__GIVEN INSTRUCTION__
Copy all of the material below exactly.

__PROVIDED DATA__

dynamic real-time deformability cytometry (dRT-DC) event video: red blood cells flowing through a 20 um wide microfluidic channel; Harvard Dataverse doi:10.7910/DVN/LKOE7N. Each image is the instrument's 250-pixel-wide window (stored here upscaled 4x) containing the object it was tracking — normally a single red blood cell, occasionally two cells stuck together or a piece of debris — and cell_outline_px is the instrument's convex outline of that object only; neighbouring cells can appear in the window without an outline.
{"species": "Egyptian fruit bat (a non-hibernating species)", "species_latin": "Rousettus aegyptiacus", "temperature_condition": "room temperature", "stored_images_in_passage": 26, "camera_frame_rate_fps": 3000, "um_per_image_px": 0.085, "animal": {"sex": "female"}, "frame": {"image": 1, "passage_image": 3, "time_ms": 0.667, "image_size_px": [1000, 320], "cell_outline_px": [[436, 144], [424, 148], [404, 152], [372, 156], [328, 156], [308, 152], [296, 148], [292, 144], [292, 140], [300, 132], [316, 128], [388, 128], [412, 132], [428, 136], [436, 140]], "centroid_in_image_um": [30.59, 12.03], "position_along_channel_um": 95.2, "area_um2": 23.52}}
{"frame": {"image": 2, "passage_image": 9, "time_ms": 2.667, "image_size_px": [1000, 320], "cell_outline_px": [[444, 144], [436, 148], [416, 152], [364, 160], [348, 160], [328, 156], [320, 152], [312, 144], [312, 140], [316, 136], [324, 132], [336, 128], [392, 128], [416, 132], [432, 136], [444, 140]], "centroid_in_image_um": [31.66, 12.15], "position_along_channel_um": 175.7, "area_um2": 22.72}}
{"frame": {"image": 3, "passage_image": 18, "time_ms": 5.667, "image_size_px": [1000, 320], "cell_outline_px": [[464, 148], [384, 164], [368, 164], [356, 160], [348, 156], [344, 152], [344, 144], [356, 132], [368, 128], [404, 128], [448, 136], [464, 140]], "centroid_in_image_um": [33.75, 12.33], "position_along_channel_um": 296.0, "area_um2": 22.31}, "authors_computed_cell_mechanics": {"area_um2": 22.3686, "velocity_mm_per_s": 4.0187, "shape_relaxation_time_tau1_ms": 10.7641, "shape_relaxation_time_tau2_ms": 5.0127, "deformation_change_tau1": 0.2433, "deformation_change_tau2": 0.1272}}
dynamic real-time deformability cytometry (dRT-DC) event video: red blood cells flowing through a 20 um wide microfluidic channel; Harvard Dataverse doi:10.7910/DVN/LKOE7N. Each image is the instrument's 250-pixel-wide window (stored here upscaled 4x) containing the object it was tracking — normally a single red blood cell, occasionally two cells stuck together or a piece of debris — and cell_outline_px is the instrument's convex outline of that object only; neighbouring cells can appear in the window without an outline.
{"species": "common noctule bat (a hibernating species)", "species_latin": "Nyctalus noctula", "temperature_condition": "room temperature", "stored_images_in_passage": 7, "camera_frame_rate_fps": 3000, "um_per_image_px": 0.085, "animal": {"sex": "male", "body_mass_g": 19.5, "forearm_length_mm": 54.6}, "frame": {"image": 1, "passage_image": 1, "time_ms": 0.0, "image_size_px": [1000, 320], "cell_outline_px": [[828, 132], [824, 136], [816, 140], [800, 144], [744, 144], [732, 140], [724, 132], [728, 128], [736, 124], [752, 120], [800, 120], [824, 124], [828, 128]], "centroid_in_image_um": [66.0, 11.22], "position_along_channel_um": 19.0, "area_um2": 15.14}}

__RESPONSE__
dynamic real-time deformability cytometry (dRT-DC) event video: red blood cells flowing through a 20 um wide microfluidic channel; Harvard Dataverse doi:10.7910/DVN/LKOE7N. Each image is the instrument's 250-pixel-wide window (stored here upscaled 4x) containing the object it was tracking — normally a single red blood cell, occasionally two cells stuck together or a piece of debris — and cell_outline_px is the instrument's convex outline of that object only; neighbouring cells can appear in the window without an outline.
{"species": "Egyptian fruit bat (a non-hibernating species)", "species_latin": "Rousettus aegyptiacus", "temperature_condition": "room temperature", "stored_images_in_passage": 26, "camera_frame_rate_fps": 3000, "um_per_image_px": 0.085, "animal": {"sex": "female"}, "frame": {"image": 1, "passage_image": 3, "time_ms": 0.667, "image_size_px": [1000, 320], "cell_outline_px": [[436, 144], [424, 148], [404, 152], [372, 156], [328, 156], [308, 152], [296, 148], [292, 144], [292, 140], [300, 132], [316, 128], [388, 128], [412, 132], [428, 136], [436, 140]], "centroid_in_image_um": [30.59, 12.03], "position_along_channel_um": 95.2, "area_um2": 23.52}}
{"frame": {"image": 2, "passage_image": 9, "time_ms": 2.667, "image_size_px": [1000, 320], "cell_outline_px": [[444, 144], [436, 148], [416, 152], [364, 160], [348, 160], [328, 156], [320, 152], [312, 144], [312, 140], [316, 136], [324, 132], [336, 128], [392, 128], [416, 132], [432, 136], [444, 140]], "centroid_in_image_um": [31.66, 12.15], "position_along_channel_um": 175.7, "area_um2": 22.72}}
{"frame": {"image": 3, "passage_image": 18, "time_ms": 5.667, "image_size_px": [1000, 320], "cell_outline_px": [[464, 148], [384, 164], [368, 164], [356, 160], [348, 156], [344, 152], [344, 144], [356, 132], [368, 128], [404, 128], [448, 136], [464, 140]], "centroid_in_image_um": [33.75, 12.33], "position_along_channel_um": 296.0, "area_um2": 22.31}, "authors_computed_cell_mechanics": {"area_um2": 22.3686, "velocity_mm_per_s": 4.0187, "shape_relaxation_time_tau1_ms": 10.7641, "shape_relaxation_time_tau2_ms": 5.0127, "deformation_change_tau1": 0.2433, "deformation_change_tau2": 0.1272}}
dynamic real-time deformability cytometry (dRT-DC) event video: red blood cells flowing through a 20 um wide microfluidic channel; Harvard Dataverse doi:10.7910/DVN/LKOE7N. Each image is the instrument's 250-pixel-wide window (stored here upscaled 4x) containing the object it was tracking — normally a single red blood cell, occasionally two cells stuck together or a piece of debris — and cell_outline_px is the instrument's convex outline of that object only; neighbouring cells can appear in the window without an outline.
{"species": "common noctule bat (a hibernating species)", "species_latin": "Nyctalus noctula", "temperature_condition": "room temperature", "stored_images_in_passage": 7, "camera_frame_rate_fps": 3000, "um_per_image_px": 0.085, "animal": {"sex": "male", "body_mass_g": 19.5, "forearm_length_mm": 54.6}, "frame": {"image": 1, "passage_image": 1, "time_ms": 0.0, "image_size_px": [1000, 320], "cell_outline_px": [[828, 132], [824, 136], [816, 140], [800, 144], [744, 144], [732, 140], [724, 132], [728, 128], [736, 124], [752, 120], [800, 120], [824, 124], [828, 128]], "centroid_in_image_um": [66.0, 11.22], "position_along_channel_um": 19.0, "area_um2": 15.14}}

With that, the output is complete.